**Information supplied**
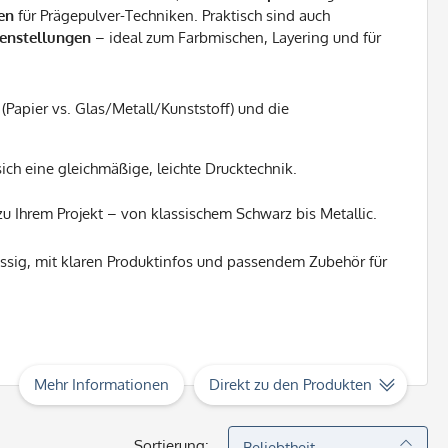
en
für Prägepulver-Techniken. Praktisch sind auch
enstellungen
– ideal zum Farbmischen, Layering und für
(Papier vs. Glas/Metall/Kunststoff) und die
sich eine gleichmäßige, leichte Drucktechnik.
 Ihrem Projekt – von klassischem Schwarz bis Metallic.
lässig, mit klaren Produktinfos und passendem Zubehör für
Mehr Informationen
Direkt zu den Produkten
Sortierung:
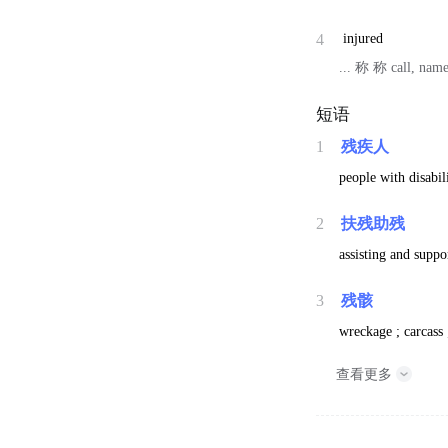
4
injured
... 称 称 call, nam
短语
1
残疾人
people with disabil
2
扶残助残
assisting and suppo
3
残骸
wreckage ; carcass 
查看更多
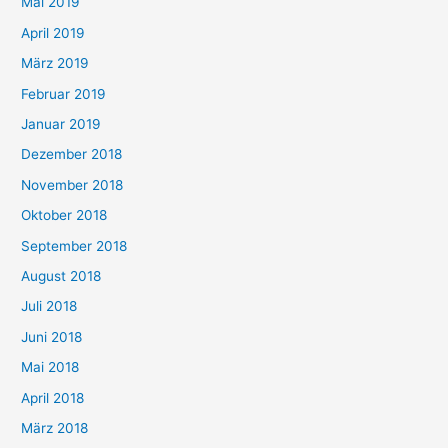
Mai 2019
April 2019
März 2019
Februar 2019
Januar 2019
Dezember 2018
November 2018
Oktober 2018
September 2018
August 2018
Juli 2018
Juni 2018
Mai 2018
April 2018
März 2018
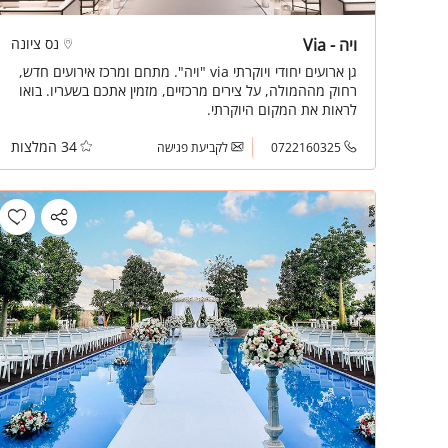
ויה - Via
נס ציונה
גן ארועים יחודי ויוקרתי via "ויה". מתחם ומרכז אירועים חדש,
רחוק מההמולה, על צירים מרכזיים, מזמין אתכם בשעריו. בואו
לראות את המקום היוקרתי.
34 המלצות
0722160325
לקביעת פגישה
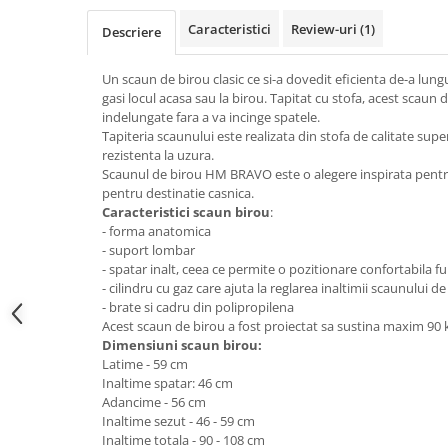
Top saltele 5 cm
Scaune manager
Top saltele 10 cm
Caracteristici
Review-uri
(1)
Descriere
Mobilier bucatarie
Top saltele memory 5 cm
Mese bucatarie
Un scaun de birou clasic ce si-a dovedit eficienta de-a lung
Top saltele MemoHR 6.5 cm
gasi locul acasa sau la birou. Tapitat cu stofa, acest scaun 
Scaune pentru bucatarie
Saltele ieftine
indelungate fara a va incinge spatele.
Mobila bucatarie
Tapiteria scaunului este realizata din stofa de calitate super
Saltele cu plasa de arcuri
Seturi mese si scaune bucatarie
rezistenta la uzura.
Saltele cu spuma
Scaunul de birou HM BRAVO este o alegere inspirata pentru in
Mobilier hol
pentru destinatie casnica.
Mobila hol
Caracteristici scaun birou
:
- forma anatomica
Suporturi si rafturi pantofi
- suport lombar
Portmantouri
- spatar inalt, ceea ce permite o pozitionare confortabila f
Pantofare
- cilindru cu gaz care ajuta la reglarea inaltimii scaunului d
- brate si cadru din polipropilena
Seturi mobilier hol
Acest scaun de birou a fost proiectat sa sustina maxim 90 
Stender haine
Dimensiuni scaun birou:
Suport pentru umerase
Latime - 59 cm
Inaltime spatar: 46 cm
Etajere
Adancime - 56 cm
Cuiere
Inaltime sezut - 46 - 59 cm
Inaltime totala - 90 - 108 cm
Mobilier gradinita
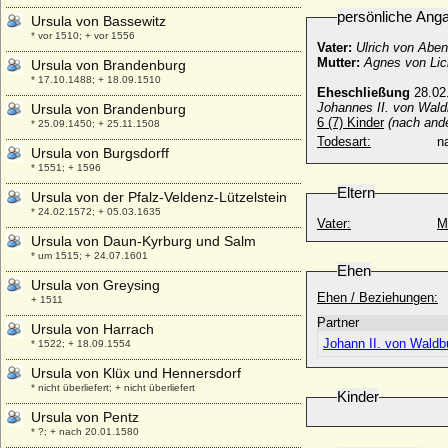
persönliche Ang
Ursula von Bassewitz
* vor 1510; + vor 1556
Vater:
Ulrich von Abe
Mutter:
Agnes von Lic
Ursula von Brandenburg
* 17.10.1488; + 18.09.1510
Eheschließung
28.02
Johannes II. von Wald
Ursula von Brandenburg
6 (7) Kinder
(nach and
* 25.09.1450; + 25.11.1508
Todesart:
na
Ursula von Burgsdorff
* 1551; + 1596
Eltern
Ursula von der Pfalz-Veldenz-Lützelstein
* 24.02.1572; + 05.03.1635
Vater:
M
Ursula von Daun-Kyrburg und Salm
* um 1515; + 24.07.1601
Ehen
Ursula von Greysing
Ehen / Beziehungen:
+ 1511
Partner
Ursula von Harrach
Johann II. von Waldb
* 1522; + 18.09.1554
Ursula von Klüx und Hennersdorf
* nicht überliefert; + nicht überliefert
Kinder
Ursula von Pentz
* ?; + nach 20.01.1580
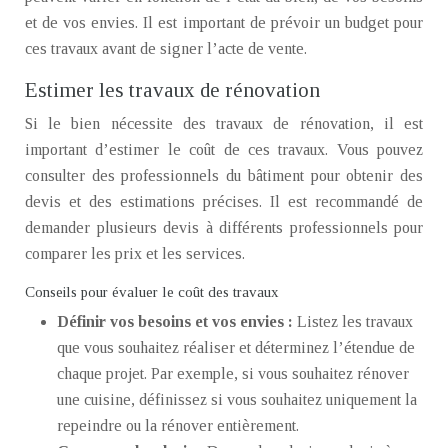
et de vos envies. Il est important de prévoir un budget pour
ces travaux avant de signer l’acte de vente.
Estimer les travaux de rénovation
Si le bien nécessite des travaux de rénovation, il est
important d’estimer le coût de ces travaux. Vous pouvez
consulter des professionnels du bâtiment pour obtenir des
devis et des estimations précises. Il est recommandé de
demander plusieurs devis à différents professionnels pour
comparer les prix et les services.
Conseils pour évaluer le coût des travaux
Définir vos besoins et vos envies :
Listez les travaux
que vous souhaitez réaliser et déterminez l’étendue de
chaque projet. Par exemple, si vous souhaitez rénover
une cuisine, définissez si vous souhaitez uniquement la
repeindre ou la rénover entièrement.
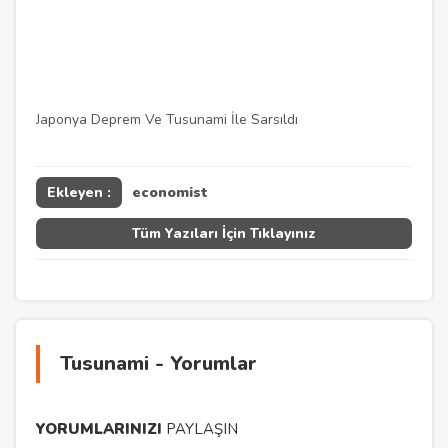
Japonya Deprem Ve Tusunami İle Sarsıldı
Ekleyen :
economist
Tüm Yazıları İçin Tıklayınız
Tusunami - Yorumlar
YORUMLARINIZI
PAYLAŞIN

**What the task asks**
Restate the data above word for word, omitting every picture.

**Exercise response**
en
für Prägepulver-Techniken. Praktisch sind auch
enstellungen
– ideal zum Farbmischen, Layering und für
(Papier vs. Glas/Metall/Kunststoff) und die
sich eine gleichmäßige, leichte Drucktechnik.
 Ihrem Projekt – von klassischem Schwarz bis Metallic.
lässig, mit klaren Produktinfos und passendem Zubehör für
Mehr Informationen
Direkt zu den Produkten
Sortierung:
4
injured
... 称 称 call, nam
短语
1
残疾人
people with disabil
2
扶残助残
assisting and suppo
3
残骸
wreckage ; carcass 
查看更多
Mai 2019
April 2019
März 2019
Februar 2019
Januar 2019
Dezember 2018
November 2018
Oktober 2018
September 2018
August 2018
Juli 2018
Juni 2018
Mai 2018
April 2018
März 2018
ויה - Via
נס ציונה
גן ארועים יחודי ויוקרתי via "ויה". מתחם ומרכז אירועים חדש,
רחוק מההמולה, על צירים מרכזיים, מזמין אתכם בשעריו. בואו
לראות את המקום היוקרתי.
34 המלצות
0722160325
לקביעת פגישה
Top saltele 5 cm
Scaune manager
Top saltele 10 cm
Caracteristici
Review-uri
(1)
Descriere
Mobilier bucatarie
Top saltele memory 5 cm
Mese bucatarie
Un scaun de birou clasic ce si-a dovedit eficienta de-a lung
Top saltele MemoHR 6.5 cm
gasi locul acasa sau la birou. Tapitat cu stofa, acest scaun 
Scaune pentru bucatarie
Saltele ieftine
indelungate fara a va incinge spatele.
Mobila bucatarie
Tapiteria scaunului este realizata din stofa de calitate super
Saltele cu plasa de arcuri
Seturi mese si scaune bucatarie
rezistenta la uzura.
Saltele cu spuma
Scaunul de birou HM BRAVO este o alegere inspirata pentru in
Mobilier hol
pentru destinatie casnica.
Mobila hol
Caracteristici scaun birou
:
- forma anatomica
Suporturi si rafturi pantofi
- suport lombar
Portmantouri
- spatar inalt, ceea ce permite o pozitionare confortabila f
Pantofare
- cilindru cu gaz care ajuta la reglarea inaltimii scaunului d
- brate si cadru din polipropilena
Seturi mobilier hol
Acest scaun de birou a fost proiectat sa sustina maxim 90 
Stender haine
Dimensiuni scaun birou:
Suport pentru umerase
Latime - 59 cm
Inaltime spatar: 46 cm
Etajere
Adancime - 56 cm
Cuiere
Inaltime sezut - 46 - 59 cm
Inaltime totala - 90 - 108 cm
Mobilier gradinita
persönliche Ang
Ursula von Bassewitz
* vor 1510; + vor 1556
Vater:
Ulrich von Abe
Mutter:
Agnes von Lic
Ursula von Brandenburg
* 17.10.1488; + 18.09.1510
Eheschließung
28.02
Johannes II. von Wald
Ursula von Brandenburg
6 (7) Kinder
(nach and
* 25.09.1450; + 25.11.1508
Todesart:
na
Ursula von Burgsdorff
* 1551; + 1596
Eltern
Ursula von der Pfalz-Veldenz-Lützelstein
* 24.02.1572; + 05.03.1635
Vater:
M
Ursula von Daun-Kyrburg und Salm
* um 1515; + 24.07.1601
Ehen
Ursula von Greysing
Ehen / Beziehungen:
+ 1511
Partner
Ursula von Harrach
Johann II. von Waldb
* 1522; + 18.09.1554
Ursula von Klüx und Hennersdorf
* nicht überliefert; + nicht überliefert
Kinder
Ursula von Pentz
* ?; + nach 20.01.1580
et de vos envies. Il est important de prévoir un budget pour
ces travaux avant de signer l’acte de vente.
Estimer les travaux de rénovation
Si le bien nécessite des travaux de rénovation, il est
important d’estimer le coût de ces travaux. Vous pouvez
consulter des professionnels du bâtiment pour obtenir des
devis et des estimations précises. Il est recommandé de
demander plusieurs devis à différents professionnels pour
comparer les prix et les services.
Conseils pour évaluer le coût des travaux
Définir vos besoins et vos envies :
Listez les travaux
que vous souhaitez réaliser et déterminez l’étendue de
chaque projet. Par exemple, si vous souhaitez rénover
une cuisine, définissez si vous souhaitez uniquement la
repeindre ou la rénover entièrement.
Japonya Deprem Ve Tusunami İle Sarsıldı
Ekleyen :
economist
Tüm Yazıları İçin Tıklayınız
Tusunami - Yorumlar
YORUMLARINIZI
PAYLAŞIN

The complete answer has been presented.